Note: This is a rewrite of the original question, which was titled What would time be for 2D beings?
In my current, non-physicist's understanding, every instant of our three‑dimensional world is just another 'slice' of a four‑dimensional body. I don't mean that as an analogy, but quite literally... Obviously, it would not be a straight 'slice', it would still be bent and curved by gravity, speed and other relativistic factors. Is this wrong?
Also, both 'spacial' and 'temporal' dimensions are — in my mind — fundamentally the same thing, given different names because we experience them differently because of our nature. I've had people explicitly say in the comments that this is wrong and that time and space are not the same 'type' of dimension. I'd like to understand what are the fundamental differences.

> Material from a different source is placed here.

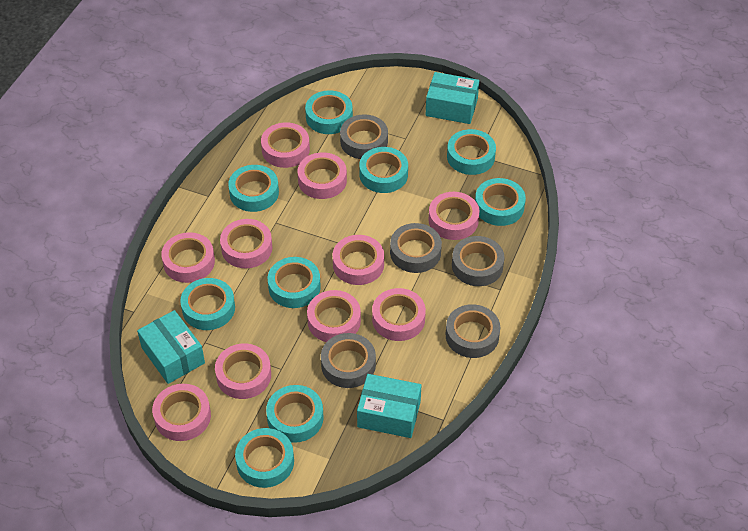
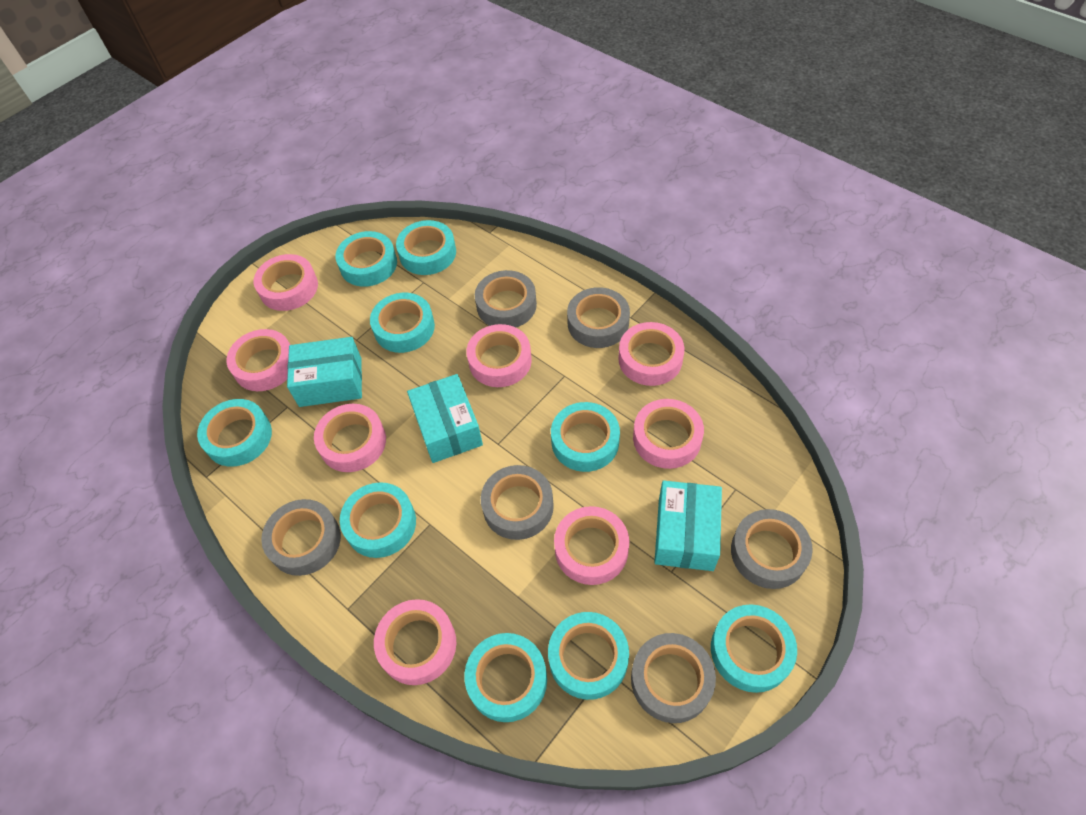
grey tape: [321,333,376,388] [340,114,388,159] [390,223,442,273] [446,304,500,358] [452,236,504,286] = 5 -> [261,499,341,576] [475,270,537,327] [481,465,554,540] [567,287,630,348] [631,633,716,723] [731,509,813,589] = 6
pink tape: [152,384,211,441] [161,232,215,283] [215,344,271,399] [220,219,272,268] [261,122,310,168] [298,152,347,199] [307,290,361,342] [333,235,384,285] [372,288,426,341] [428,192,479,240] = 10 -> [227,329,290,391] [254,254,318,311] [314,404,386,472] [374,599,456,685] [467,324,532,387] [554,506,629,585] [618,322,685,386] [633,399,704,469] = 8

In my original question I used these two assumptions of mine (that space is a slice of time and that all dimensions are fundamentally the same) to make an analogy.
I noted that taking two-dimensional slices of a three-dimensional body — just as a slice of four‑dimensional time is three‑dimensional space — and displaying them is rapid succession looks like a bunch of matter that is changing over time (like in this brain scan below).
Assuming all dimensions, temporal or spatial, are fundamentally the same, would that mean that for a hypothetical two‑dimensional being time would be the thrid dimension, not that fourth?
The same question in a more general form: for any $n$‑dimensional being, would time for it be the $n+1$ dimension?
In particular, what would time be for a being living in a hypothetical fifth dimension?